- BRANO DA LEGGERE
Io piango et penso et dico exanimato:
?La Luna mia di stelle un altro choro
offusca, et altro cielo hor fa beato.
E forse dice: O si per suo ristoro
fusse con noi hor quello sconsolato! –
Et in questo respiro inseme et moro
Cariteo, Endimione, son. CXXXI, vv.9-14
«Dal punto di vista tematico e strutturale, la storia di Endimione e della Luna costituisce l'elemento aggregante del canzoniere scandito dalle varie indicazioni cronologiche dell'amore per Luna, dal ritornare dei giochi sul nome di Luna e dei versi, spesso bellissimi, dedicati ai notturni, al sonno e al sogno»:[22]
Il poeta talvolta si paragona a Endimione, che certo è più fortunato nel suo amore per la Luna, mentre il poeta è spesso tormentato dall'infelicità dell'assenza della donna che estingue anche la vena poetica.
Quest'è, s' io non mi inganno, il bel balcone
ch'era sì chiaro e lucido da primo,
hor con oscurità morte portende;
sotto il qual l'infelice Endimione
solea, rivolto al ciel, cantare in rima
quella beltà, ch'al primo cielo splende.
Hor più non vi s'intende
Lyra, né voce alcuna.
Rotta giace e spezzata omai la lira,
la voce è morta, e l'ombra hor qui sospira
eternamente, e piange l'aurea luna.

- ESERCIZIO SCRITTO 1
Che cosa costituisce l'elemento aggregante del canzoniere, secondo il brano su Endimione e la Luna?
- ESERCIZIO SCRITTO 2
Nella citazione del brano su Endimione e la Luna, a quali tre temi sono dedicati i versi definiti "spesso bellissimi"? Elencali.
- ESERCIZIO SCRITTO 3
Prosegui il brano su Endimione e la Luna partendo dal punto in cui si interrompe.

- VOCI ESTRATTE
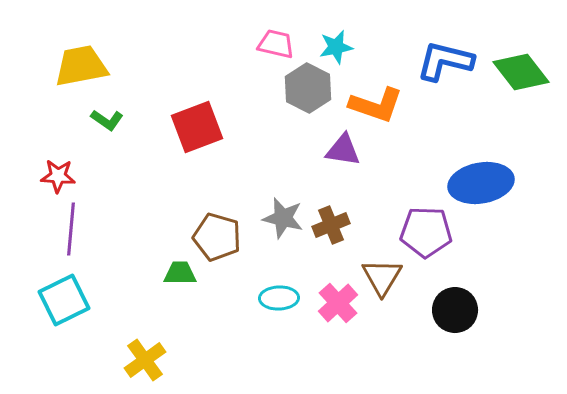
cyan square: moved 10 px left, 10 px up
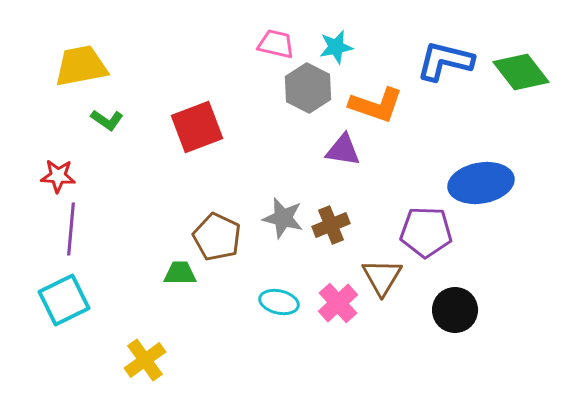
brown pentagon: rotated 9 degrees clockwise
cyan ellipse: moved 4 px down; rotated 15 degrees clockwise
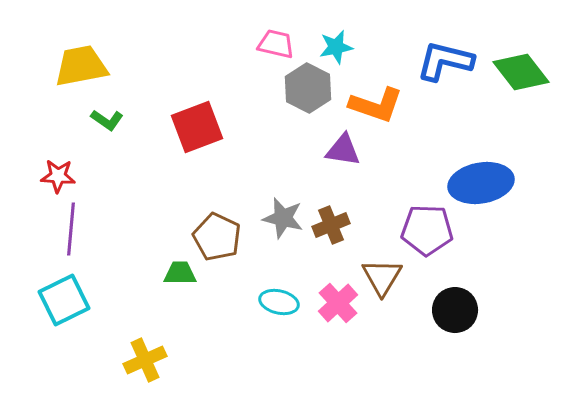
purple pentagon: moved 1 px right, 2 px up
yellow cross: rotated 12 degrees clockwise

- RISPOSTA CORRETTA 1
La storia di Endimione e della Luna.

- RISPOSTA CORRETTA 2
I notturni, il sonno, il sogno.

- RISPOSTA CORRETTA 3
Cariteo, Endimione, canz. XI, vv.1-11
L'invocazione del nome della donna amata si confonde, in un sofisticato gioco di parole, con la preghiera alla creatura celeste, chiamata a diffondere dall'alto del cielo la freschezza dei suoi raggi sull'ardore della passione amorosa del poeta:
Costei che mia vita benigna et ria fortuna,
et la mia vita, et morte tene in mano,
per cui tanti suspiri spargo in vano,
è con iusta cagion chiamata Luna,
e non sol perché nel mondo è sola et una,
et ha divino il volto più che humano,
ma perché basta ad agghiacciar Vulcano,
quando tutte le fiamme inseme aduna.
Fu preso il suo candor da l'alto cielo,
ov'è la lattea via del paradiso
non nota a la volgare et cieca gente.
Quanti col raggio tocca, muta in gelo,
ma 'l scintillare e fulgora del viso
me, misero!, converte in fiamma ardente.
Cariteo, Endimione, son. XXIII
Un canto originale e certo fuori dal coro dei 'poeti laureati' è rappresentato da Domenico di Giovanni detto il Burchiello, il barbiere di Calimala, poeta antimediceo vissuto e morto a Firenze nel 1449, autore di una raccolta di sonetti caudati in volgare[23] che, inserendosi nella tradizione comico-realistica, danno vita a un modo alquanto originale di far poesia, il cosiddetto «rimare alla burchia». Questa singolarissima esperienza poetica, caratterizzata dall'accumulazione all'apparenza caotica e paradossale di soggetti disparati e da un lessico bizzarro e spesso criptico, si distingue per gli effetti clamorosi di nonsense, spesso accompagnati da una precisa volontà allusiva di carattere osceno ed erotico. È una poesia ludica, giocosa, fatta di 'parole in libertà' che mescola tradizione classica e popolare, satira politica e riflessioni sulla vita quotidiana.
Nominativi fritti e mappamondi
e l'arca di Noè fra duo colonne
cantavan tutti "Kyrieleisonne",
per la 'nfluenza de' taglier mal tondi.
La luna mi dicea «Ché non rispondi?»
et io risposi «I' temo di Giansonne,
però ch' i' odo che 'l diaquilonne
è buona cosa a fare i cape' biondi»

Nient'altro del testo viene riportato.